I've seen similar questions, but haven't found an answer for what I'm dealing with. I am a first time user, so please forgive me if there is a simple solution.
I'm using the R package "tm" and I am trying to create a term-by-document matrix out of the WebKB data found at: http://www.cs.cmu.edu/afs/cs/project/theo-20/www/data/
The data comes in several different folders, each keeping track of a topic, but I've combined the documents into one file. Of all the documents, there is only one or two documents that lie in more than one topic.
Okay, so here is what I've done:
b <- Corpus(DirSource("/Users/checkout/Downloads/webkb/z"), readerControl=list(language="eng", reader=readPlain))

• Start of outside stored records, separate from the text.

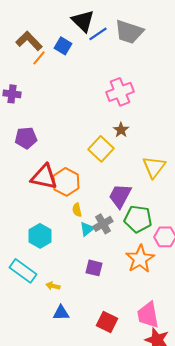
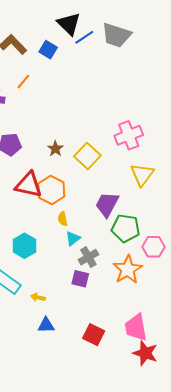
orange line: (39, 58) -> (23, 82), moved
pink cross: (120, 92) -> (129, 135), moved
brown star: (121, 130) -> (55, 149), moved
gray cross: (103, 224) -> (88, 257), moved

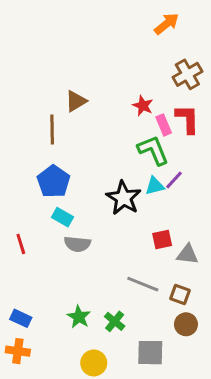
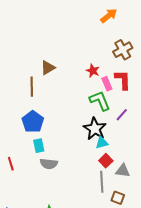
purple line: (174, 180) -> (122, 115), moved
cyan triangle: (155, 186) -> (102, 143), moved
black star: (123, 198) -> (95, 129), moved
cyan rectangle: (62, 217) -> (39, 146), turned 48
red square: (162, 239) -> (106, 161), turned -32
gray line: (143, 284) -> (102, 182), moved, turned 65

b <- tm_map(b, removeNumbers)
b <- tm_map(b, removePunctuation)
b <- tm_map(b, stripWhitespace)
b <- tm_map(b, tolower,lazy=TRUE)
b <- tm_map(b, removeWords, stopwords("english"),lazy=TRUE)

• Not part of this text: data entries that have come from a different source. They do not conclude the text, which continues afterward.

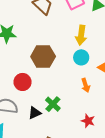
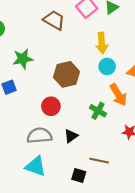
orange arrow: (86, 85) -> (118, 95), size x1.5
green cross: (53, 104) -> (98, 111), moved

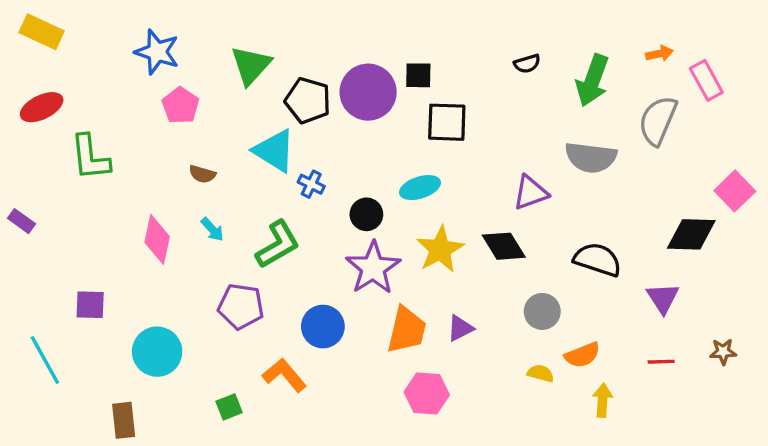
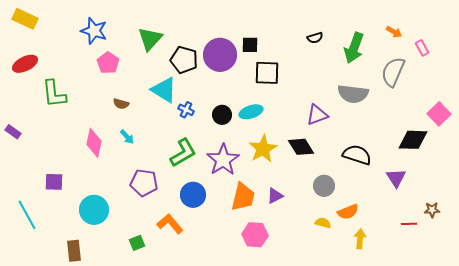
orange arrow: (659, 54) -> (394, 32), turned 42
pink rectangle: (706, 80) -> (422, 48), size x0.7
black circle: (366, 214) -> (222, 115), moved
green L-shape: (278, 244) -> (183, 153), moved
red line: (661, 362) -> (409, 224), moved

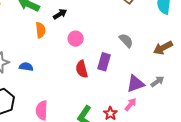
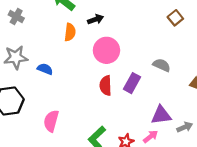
pink circle: (76, 39) -> (106, 50), size x1.5
gray semicircle: (126, 40) -> (162, 65), turned -35
gray arrow: (157, 82) -> (185, 127), moved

So far so good, no error. But when I do this next line
termByDoc <- termDocumentMatrix(b)
I get the following error
Error in UseMethod("meta", x) : no applicable method for 'meta' applied to an object of class "try-error" In addition: Warning messages: 1: In mclapply(x$content[i], function(d) tm_reduce(d, x$lazy$maps)) : scheduled core 1 encountered error in user code, all values of the job will be affected 2: In mclapply(unname(content(x)), termFreq, control) : all scheduled cores encountered errors in user code
If anyone could tell me what is going wrong, I'd appreciate it! Also, if there is a more efficient way to create this term-by-document matrix, I take suggestions! And finally, I need to take out any links in these html files, is there an R function that takes care of this? I didn't see one in the documentation, so if you also have a suggestion on how to do this, it'll be appreciated.
Thanks for your time!